* _To do_
Looking through the records below, please work out how many lines contain "source". Give only that number.

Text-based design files
###
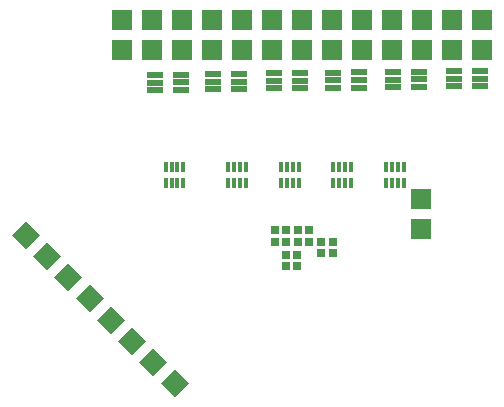
<source format=gbs>
G04 EasyPC Gerber Version 20.0.2 Build 4112 *
G04 #@! TF.Part,Single*
G04 #@! TF.FileFunction,Soldermask,Bot *
%FSLAX24Y24*%
%MOIN*%
G04 #@! TA.AperFunction,SMDPad*
%ADD132R,0.01600X0.03356*%
%ADD131R,0.05200X0.02400*%
%ADD77R,0.03000X0.03000*%
%ADD76R,0.03000X0.03000*%
G04 #@! TA.AperFunction,ComponentPad*
%ADD90R,0.06600X0.06600*%
%AMT120*0 Rectangle Pad at angle 45*21,1,0.06600,0.06600,0,0,45*%
%ADD120T120*%
X0Y0D02*
D02*
D76*
X11655Y5001D03*
Y5381D03*
X12045Y5001D03*
Y5381D03*
X12835Y5441D03*
Y5821D03*
X13225Y5441D03*
Y5821D03*
D02*
D77*
X11295D03*
Y6211D03*
X11675Y5821D03*
Y6211D03*
X12055Y5821D03*
Y6211D03*
X12435Y5821D03*
Y6211D03*
D02*
D90*
X6215Y12211D03*
Y13211D03*
X7215Y12211D03*
Y13211D03*
X8215Y12211D03*
Y13211D03*
X9215Y12211D03*
Y13211D03*
X10215Y12211D03*
Y13211D03*
X11215Y12211D03*
Y13211D03*
X12215Y12211D03*
Y13211D03*
X13215Y12211D03*
Y13211D03*
X14215Y12211D03*
Y13211D03*
X15215Y12211D03*
Y13211D03*
X16155Y6231D03*
Y7231D03*
X16215Y12211D03*
Y13211D03*
X17215Y12211D03*
Y13211D03*
X18215Y12211D03*
Y13211D03*
D02*
D120*
X3000Y6046D03*
X3707Y5339D03*
X4414Y4632D03*
X5121Y3924D03*
X5829Y3217D03*
X6536Y2510D03*
X7243Y1803D03*
X7950Y1096D03*
D02*
D131*
X7305Y10871D03*
Y11121D03*
Y11371D03*
X8165Y10871D03*
Y11127D03*
Y11383D03*
X9245Y10891D03*
Y11141D03*
Y11391D03*
X10105Y10891D03*
Y11147D03*
Y11403D03*
X11265Y10931D03*
Y11181D03*
Y11431D03*
X12125Y10931D03*
Y11187D03*
Y11443D03*
X13245Y10951D03*
Y11201D03*
Y11451D03*
X14105Y10951D03*
Y11207D03*
Y11463D03*
X15245Y10971D03*
Y11221D03*
Y11471D03*
X16105Y10971D03*
Y11227D03*
Y11483D03*
X17265Y10991D03*
Y11241D03*
Y11491D03*
X18125Y10991D03*
Y11247D03*
Y11503D03*
D02*
D132*
X7654Y7781D03*
Y8293D03*
X7851Y7781D03*
Y8293D03*
X8048Y7781D03*
Y8293D03*
X8245Y7781D03*
Y8293D03*
X9744Y7781D03*
Y8293D03*
X9941Y7781D03*
Y8293D03*
X10138Y7781D03*
Y8293D03*
X10335Y7781D03*
Y8293D03*
X11494Y7781D03*
Y8293D03*
X11691Y7781D03*
Y8293D03*
X11888Y7781D03*
Y8293D03*
X12085Y7781D03*
Y8293D03*
X13244Y7781D03*
Y8293D03*
X13441Y7781D03*
Y8293D03*
X13638Y7781D03*
Y8293D03*
X13835Y7781D03*
Y8293D03*
X14994Y7781D03*
Y8293D03*
X15191Y7781D03*
Y8293D03*
X15388Y7781D03*
Y8293D03*
X15585Y7781D03*
Y8293D03*
X0Y0D02*
M02*

</source>
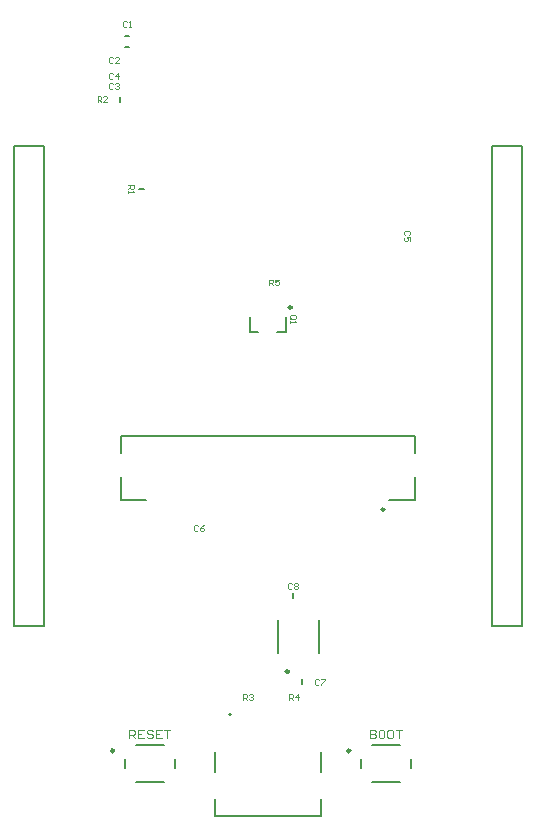
<source format=gto>
G04*
G04 #@! TF.GenerationSoftware,Altium Limited,Altium Designer,23.1.1 (15)*
G04*
G04 Layer_Color=65535*
%FSLAX44Y44*%
%MOMM*%
G71*
G04*
G04 #@! TF.SameCoordinates,7295AF94-9057-4BB6-BE4D-2D92AE26B948*
G04*
G04*
G04 #@! TF.FilePolarity,Positive*
G04*
G01*
G75*
%ADD10C,0.2500*%
%ADD11C,0.2000*%
%ADD12C,0.1500*%
%ADD13C,0.1270*%
%ADD14C,0.1250*%
D10*
X1045250Y821000D02*
G03*
X1045250Y821000I-1250J0D01*
G01*
X1042750Y512523D02*
G03*
X1042750Y512523I-1250J0D01*
G01*
X1123750Y649750D02*
G03*
X1123750Y649750I-1250J0D01*
G01*
X894750Y445500D02*
G03*
X894750Y445500I-1250J0D01*
G01*
X1094750D02*
G03*
X1094750Y445500I-1250J0D01*
G01*
D11*
X994000Y476000D02*
G03*
X994000Y476000I-1000J0D01*
G01*
X1009500Y800000D02*
X1017000D01*
X1009500D02*
Y813000D01*
X1033000Y800000D02*
X1040500D01*
Y813000D01*
X1033500Y528064D02*
Y556064D01*
X1068500Y528064D02*
Y556064D01*
X810050Y551550D02*
Y957950D01*
X835450D01*
Y938900D02*
Y957950D01*
Y551550D02*
Y938900D01*
X810050Y551550D02*
X835450D01*
X1214550D02*
Y957950D01*
X1239950D01*
Y938900D02*
Y957950D01*
Y551550D02*
Y938900D01*
X1214550Y551550D02*
X1239950D01*
X1149500Y657750D02*
Y677000D01*
Y697500D02*
Y712250D01*
X900500D02*
X1149500D01*
X900500Y657750D02*
Y677000D01*
Y697500D02*
Y712250D01*
Y657750D02*
X922250D01*
X1127750D02*
X1149500D01*
X904000Y431000D02*
Y438500D01*
X913250Y418750D02*
X936750D01*
X946000Y431000D02*
Y438500D01*
X913250Y450750D02*
X936750D01*
X1104000Y431000D02*
Y438500D01*
X1113250Y418750D02*
X1136750D01*
X1146000Y431000D02*
Y438500D01*
X1113250Y450750D02*
X1136750D01*
X904500Y1041750D02*
X907500D01*
X904500Y1050250D02*
X907500D01*
D12*
X1046000Y575000D02*
Y579000D01*
X1054000Y502000D02*
Y506000D01*
X916000Y921000D02*
X920000D01*
X900000Y995000D02*
Y999000D01*
D13*
X980300Y390000D02*
X1069700D01*
X980300D02*
Y404300D01*
Y427700D02*
Y444500D01*
X1069700Y390000D02*
Y404300D01*
Y427700D02*
Y444500D01*
D14*
X907506Y456000D02*
Y463498D01*
X911254D01*
X912504Y462248D01*
Y459749D01*
X911254Y458499D01*
X907506D01*
X910005D02*
X912504Y456000D01*
X920002Y463498D02*
X915003D01*
Y456000D01*
X920002D01*
X915003Y459749D02*
X917503D01*
X927499Y462248D02*
X926250Y463498D01*
X923751D01*
X922501Y462248D01*
Y460998D01*
X923751Y459749D01*
X926250D01*
X927499Y458499D01*
Y457250D01*
X926250Y456000D01*
X923751D01*
X922501Y457250D01*
X934997Y463498D02*
X929998D01*
Y456000D01*
X934997D01*
X929998Y459749D02*
X932498D01*
X937496Y463498D02*
X942494D01*
X939995D01*
Y456000D01*
X1111254Y463498D02*
Y456000D01*
X1115003D01*
X1116253Y457250D01*
Y458499D01*
X1115003Y459749D01*
X1111254D01*
X1115003D01*
X1116253Y460998D01*
Y462248D01*
X1115003Y463498D01*
X1111254D01*
X1122501D02*
X1120002D01*
X1118752Y462248D01*
Y457250D01*
X1120002Y456000D01*
X1122501D01*
X1123750Y457250D01*
Y462248D01*
X1122501Y463498D01*
X1129998D02*
X1127499D01*
X1126250Y462248D01*
Y457250D01*
X1127499Y456000D01*
X1129998D01*
X1131248Y457250D01*
Y462248D01*
X1129998Y463498D01*
X1133747D02*
X1138746D01*
X1136246D01*
Y456000D01*
X1025835Y839501D02*
Y844499D01*
X1028334D01*
X1029167Y843666D01*
Y842000D01*
X1028334Y841167D01*
X1025835D01*
X1027501D02*
X1029167Y839501D01*
X1034165Y844499D02*
X1030833D01*
Y842000D01*
X1032499Y842833D01*
X1033332D01*
X1034165Y842000D01*
Y840334D01*
X1033332Y839501D01*
X1031666D01*
X1030833Y840334D01*
X1044334Y811000D02*
X1047666D01*
X1048499Y811833D01*
Y813499D01*
X1047666Y814332D01*
X1044334D01*
X1043501Y813499D01*
Y811833D01*
X1045167Y812666D02*
X1043501Y811000D01*
Y811833D02*
X1044334Y811000D01*
X1043501Y809334D02*
Y807668D01*
Y808501D01*
X1048499D01*
X1047666Y809334D01*
X1045167Y586666D02*
X1044334Y587499D01*
X1042668D01*
X1041835Y586666D01*
Y583334D01*
X1042668Y582501D01*
X1044334D01*
X1045167Y583334D01*
X1046833Y586666D02*
X1047666Y587499D01*
X1049332D01*
X1050165Y586666D01*
Y585833D01*
X1049332Y585000D01*
X1050165Y584167D01*
Y583334D01*
X1049332Y582501D01*
X1047666D01*
X1046833Y583334D01*
Y584167D01*
X1047666Y585000D01*
X1046833Y585833D01*
Y586666D01*
X1047666Y585000D02*
X1049332D01*
X1068167Y505666D02*
X1067334Y506499D01*
X1065668D01*
X1064835Y505666D01*
Y502334D01*
X1065668Y501501D01*
X1067334D01*
X1068167Y502334D01*
X1069833Y506499D02*
X1073165D01*
Y505666D01*
X1069833Y502334D01*
Y501501D01*
X966167Y635666D02*
X965334Y636499D01*
X963668D01*
X962835Y635666D01*
Y632334D01*
X963668Y631501D01*
X965334D01*
X966167Y632334D01*
X971165Y636499D02*
X969499Y635666D01*
X967833Y634000D01*
Y632334D01*
X968666Y631501D01*
X970332D01*
X971165Y632334D01*
Y633167D01*
X970332Y634000D01*
X967833D01*
X906000Y1062666D02*
X905167Y1063499D01*
X903501D01*
X902668Y1062666D01*
Y1059334D01*
X903501Y1058501D01*
X905167D01*
X906000Y1059334D01*
X907666Y1058501D02*
X909332D01*
X908499D01*
Y1063499D01*
X907666Y1062666D01*
X1042835Y488501D02*
Y493499D01*
X1045334D01*
X1046167Y492666D01*
Y491000D01*
X1045334Y490167D01*
X1042835D01*
X1044501D02*
X1046167Y488501D01*
X1050332D02*
Y493499D01*
X1047833Y491000D01*
X1051165D01*
X1003835Y488501D02*
Y493499D01*
X1006334D01*
X1007167Y492666D01*
Y491000D01*
X1006334Y490167D01*
X1003835D01*
X1005501D02*
X1007167Y488501D01*
X1008833Y492666D02*
X1009666Y493499D01*
X1011332D01*
X1012165Y492666D01*
Y491833D01*
X1011332Y491000D01*
X1010499D01*
X1011332D01*
X1012165Y490167D01*
Y489334D01*
X1011332Y488501D01*
X1009666D01*
X1008833Y489334D01*
X880835Y994501D02*
Y999499D01*
X883334D01*
X884167Y998666D01*
Y997000D01*
X883334Y996167D01*
X880835D01*
X882501D02*
X884167Y994501D01*
X889165D02*
X885833D01*
X889165Y997833D01*
Y998666D01*
X888332Y999499D01*
X886666D01*
X885833Y998666D01*
X906501Y924332D02*
X911499D01*
Y921833D01*
X910666Y921000D01*
X909000D01*
X908167Y921833D01*
Y924332D01*
Y922666D02*
X906501Y921000D01*
Y919334D02*
Y917668D01*
Y918501D01*
X911499D01*
X910666Y919334D01*
X1144666Y881833D02*
X1145499Y882666D01*
Y884332D01*
X1144666Y885165D01*
X1141334D01*
X1140501Y884332D01*
Y882666D01*
X1141334Y881833D01*
X1145499Y876835D02*
Y880167D01*
X1143000D01*
X1143833Y878501D01*
Y877668D01*
X1143000Y876835D01*
X1141334D01*
X1140501Y877668D01*
Y879334D01*
X1141334Y880167D01*
X894167Y1018666D02*
X893334Y1019499D01*
X891668D01*
X890835Y1018666D01*
Y1015334D01*
X891668Y1014501D01*
X893334D01*
X894167Y1015334D01*
X898332Y1014501D02*
Y1019499D01*
X895833Y1017000D01*
X899165D01*
X894167Y1009666D02*
X893334Y1010499D01*
X891668D01*
X890835Y1009666D01*
Y1006334D01*
X891668Y1005501D01*
X893334D01*
X894167Y1006334D01*
X895833Y1009666D02*
X896666Y1010499D01*
X898332D01*
X899165Y1009666D01*
Y1008833D01*
X898332Y1008000D01*
X897499D01*
X898332D01*
X899165Y1007167D01*
Y1006334D01*
X898332Y1005501D01*
X896666D01*
X895833Y1006334D01*
X894167Y1031666D02*
X893334Y1032499D01*
X891668D01*
X890835Y1031666D01*
Y1028334D01*
X891668Y1027501D01*
X893334D01*
X894167Y1028334D01*
X899165Y1027501D02*
X895833D01*
X899165Y1030833D01*
Y1031666D01*
X898332Y1032499D01*
X896666D01*
X895833Y1031666D01*
M02*

</source>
###
* _Answer below_
4